Few people make it to the top of their professions without a supportive family. Certainly, that has been the case in my life. The reason this is so important is that trials and tribulations accompany life in a fishbowl. Stated simply, life is often lonely at the top, and a supportive family can provide the safety net of comfort in those times of need.
The ride to the top typically also includes the need to move often from one city to another. As my resume shows, my family and I moved nine times during my fifty-year career. Most of the moves were smooth and essentially uneventful for my family and me. One, however, was not – that was the move from Nashville to accept the chancellorship of the University of Tennessee at Martin.
The move to Martin was right from a career perspective, but from a family perspective it was the most traumatic experience of our life.
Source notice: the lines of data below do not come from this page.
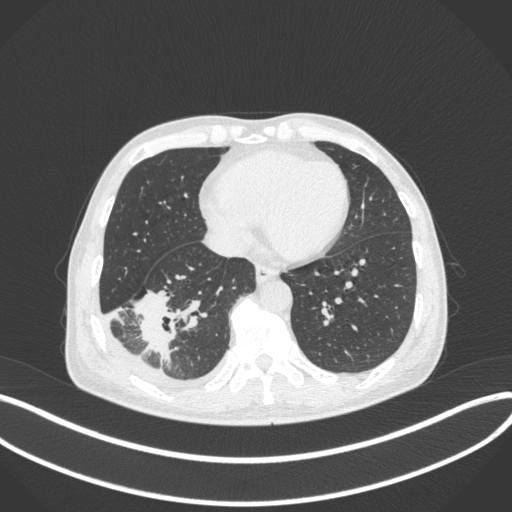
Chest CT, one axial slice; position 125 of 385 along the scan axis; reconstruction kernel B31f; 120 kVp; lung window (W 1500 / L -600 HU); 512 × 512 image matrix. Male patient, age 64 years. Case-level facts recorded for this patient, not image findings: clinical TNM (as recorded): T3 N0 M0; histopathological grade: G2-3.
Annotated regions visible in this slice (rectangle marked by the reading radiologist):
- lung tumour (recorded histology: adenocarcinoma): bounding box (x1, y1, x2, y2) in pixels: (130, 286, 173, 367)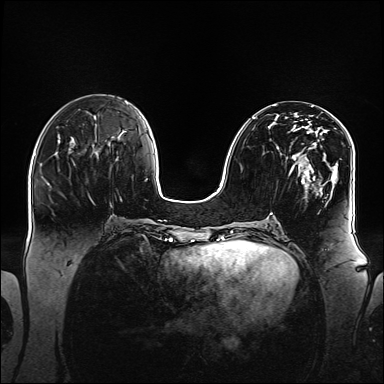
Breast MRI (dynamic contrast-enhanced), one axial slice. Slice 59 of 160 in the series (ordered by position). Dynamic contrast-enhanced series, time point 2 of 6 at this slice position (early post-contrast). 1.5 T. TE 2.3 ms, TR 5.2 ms. 1.1 mm slice thickness. 384 × 384 image matrix, field of view 360 × 360 mm. Female patient.
Annotated regions visible in this slice (semi-automatic segmentation, software-assisted and operator-edited):
- enhancing-tissue mask used for the functional tumour volume (all voxels passing the contrast-enhancement thresholds inside the analysis volume; usually the tumour): bounding box [x1, y1, x2, y2] px = [252, 115, 346, 192]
Chip, a high school junior, and Tandy, a seventh grader, were forced to transfer from urban to rural schools mid-year, leaving behind beloved friends at a crucial time in their childhoods. Tandy, in particular, had a tough period of adjustment. I can painfully remember many nights when, as a family, we tearfully discussed the move and sought to adjust to it. We wondered many times whether the move was worth the costs in emotion.
Families of individuals in high-profile, pressure-packed leadership roles also have to confront the difficult task of finding quality time together. There are so many competing factors. I can remember well the frequent guilt I felt, spending so much time fulfilling my leadership responsibilities. Time and again I would have dinner with student leaders at the campus, while my teenage children ate alone in the private quarters of the chancellor’s residence. Time and again I had to attend student events on campus while my children had events at their schools.
A comment from my first boss, Coleman Harwell, gave me guidance and solace in dealing with competition for time with my family. I shall never forget his words when I shared with him my concern that I was spending eighty hours a week in my first newspaper job, which left little time to spend with my young wife and infant son. “It is not the quantity of time but rather the quality of time that makes a difference for a family,” he wisely told me.
His words have consistently rung true over the years as I observed hundreds of families in which fathers who were not in leadership roles were at home practically every evening and all weekend, yet many obviously had little interaction with their wives and children. Thanks to wise advice, I was able to carve out quality time – coaching teams on which my children played, attending events that made a difference to them, and arranging frequent out-of-town trips and vacations where we enjoyed each other without disruption.
My family survived life in a fishbowl and the frequent moves from one city to another. They always accepted occasional criticism of their husband and father as par for the course.